══ Data under study ══

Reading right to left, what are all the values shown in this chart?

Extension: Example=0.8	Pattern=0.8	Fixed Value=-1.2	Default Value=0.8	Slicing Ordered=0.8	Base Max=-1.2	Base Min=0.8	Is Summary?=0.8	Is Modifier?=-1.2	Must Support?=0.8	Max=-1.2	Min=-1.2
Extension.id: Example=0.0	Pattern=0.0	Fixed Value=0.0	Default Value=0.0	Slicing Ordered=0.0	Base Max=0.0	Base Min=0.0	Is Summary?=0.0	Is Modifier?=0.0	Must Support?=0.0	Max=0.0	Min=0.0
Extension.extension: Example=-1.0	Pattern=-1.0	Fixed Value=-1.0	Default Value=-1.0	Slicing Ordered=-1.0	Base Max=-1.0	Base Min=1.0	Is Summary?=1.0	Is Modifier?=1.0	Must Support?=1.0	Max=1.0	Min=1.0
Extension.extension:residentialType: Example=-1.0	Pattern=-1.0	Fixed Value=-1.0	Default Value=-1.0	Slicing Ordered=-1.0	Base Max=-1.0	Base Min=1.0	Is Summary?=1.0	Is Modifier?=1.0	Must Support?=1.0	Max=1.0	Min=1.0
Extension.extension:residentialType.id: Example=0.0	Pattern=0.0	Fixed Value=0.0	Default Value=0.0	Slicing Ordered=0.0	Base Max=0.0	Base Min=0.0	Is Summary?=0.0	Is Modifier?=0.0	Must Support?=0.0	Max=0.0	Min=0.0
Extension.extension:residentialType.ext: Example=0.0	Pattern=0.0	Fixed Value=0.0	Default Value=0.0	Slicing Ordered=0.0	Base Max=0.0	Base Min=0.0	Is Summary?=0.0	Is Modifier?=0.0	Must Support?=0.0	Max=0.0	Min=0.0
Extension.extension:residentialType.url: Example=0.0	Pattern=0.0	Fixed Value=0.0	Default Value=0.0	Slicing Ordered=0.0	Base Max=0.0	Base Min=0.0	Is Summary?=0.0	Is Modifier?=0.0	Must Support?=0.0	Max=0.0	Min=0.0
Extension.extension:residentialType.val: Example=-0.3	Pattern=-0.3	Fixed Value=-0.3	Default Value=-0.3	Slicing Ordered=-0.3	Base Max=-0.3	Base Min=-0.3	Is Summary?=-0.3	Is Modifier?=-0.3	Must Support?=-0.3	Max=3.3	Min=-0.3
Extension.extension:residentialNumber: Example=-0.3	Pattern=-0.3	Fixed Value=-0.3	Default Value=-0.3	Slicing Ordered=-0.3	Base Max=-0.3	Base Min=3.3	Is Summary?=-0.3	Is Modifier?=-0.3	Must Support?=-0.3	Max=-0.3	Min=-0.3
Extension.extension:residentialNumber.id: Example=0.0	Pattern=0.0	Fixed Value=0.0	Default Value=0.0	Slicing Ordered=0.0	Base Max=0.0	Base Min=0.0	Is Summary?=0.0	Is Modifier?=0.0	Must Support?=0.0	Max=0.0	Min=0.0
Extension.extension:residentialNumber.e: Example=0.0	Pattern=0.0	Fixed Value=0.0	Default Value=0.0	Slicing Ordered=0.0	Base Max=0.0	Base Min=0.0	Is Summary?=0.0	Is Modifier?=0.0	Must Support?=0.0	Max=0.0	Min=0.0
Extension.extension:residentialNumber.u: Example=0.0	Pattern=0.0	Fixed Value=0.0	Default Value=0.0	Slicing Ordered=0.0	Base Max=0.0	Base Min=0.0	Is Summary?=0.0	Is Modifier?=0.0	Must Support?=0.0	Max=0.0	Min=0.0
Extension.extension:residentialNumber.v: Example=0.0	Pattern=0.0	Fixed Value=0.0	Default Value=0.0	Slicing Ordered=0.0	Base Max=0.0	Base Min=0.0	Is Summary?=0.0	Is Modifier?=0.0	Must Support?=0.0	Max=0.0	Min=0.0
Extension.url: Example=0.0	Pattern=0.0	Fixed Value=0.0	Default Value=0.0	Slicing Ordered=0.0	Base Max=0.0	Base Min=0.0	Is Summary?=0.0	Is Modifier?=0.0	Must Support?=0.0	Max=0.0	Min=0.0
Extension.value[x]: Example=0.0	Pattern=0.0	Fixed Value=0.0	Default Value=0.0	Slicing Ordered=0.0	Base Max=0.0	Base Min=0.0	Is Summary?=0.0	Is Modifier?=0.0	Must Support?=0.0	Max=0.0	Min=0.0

═══

- [Exercise instructions]: Return every line of the entries above that contains the word "what". Case counts, so match uppercase and lowercase letters exactly.

- [Response]:
Reading right to left, what are all the values shown in this chart?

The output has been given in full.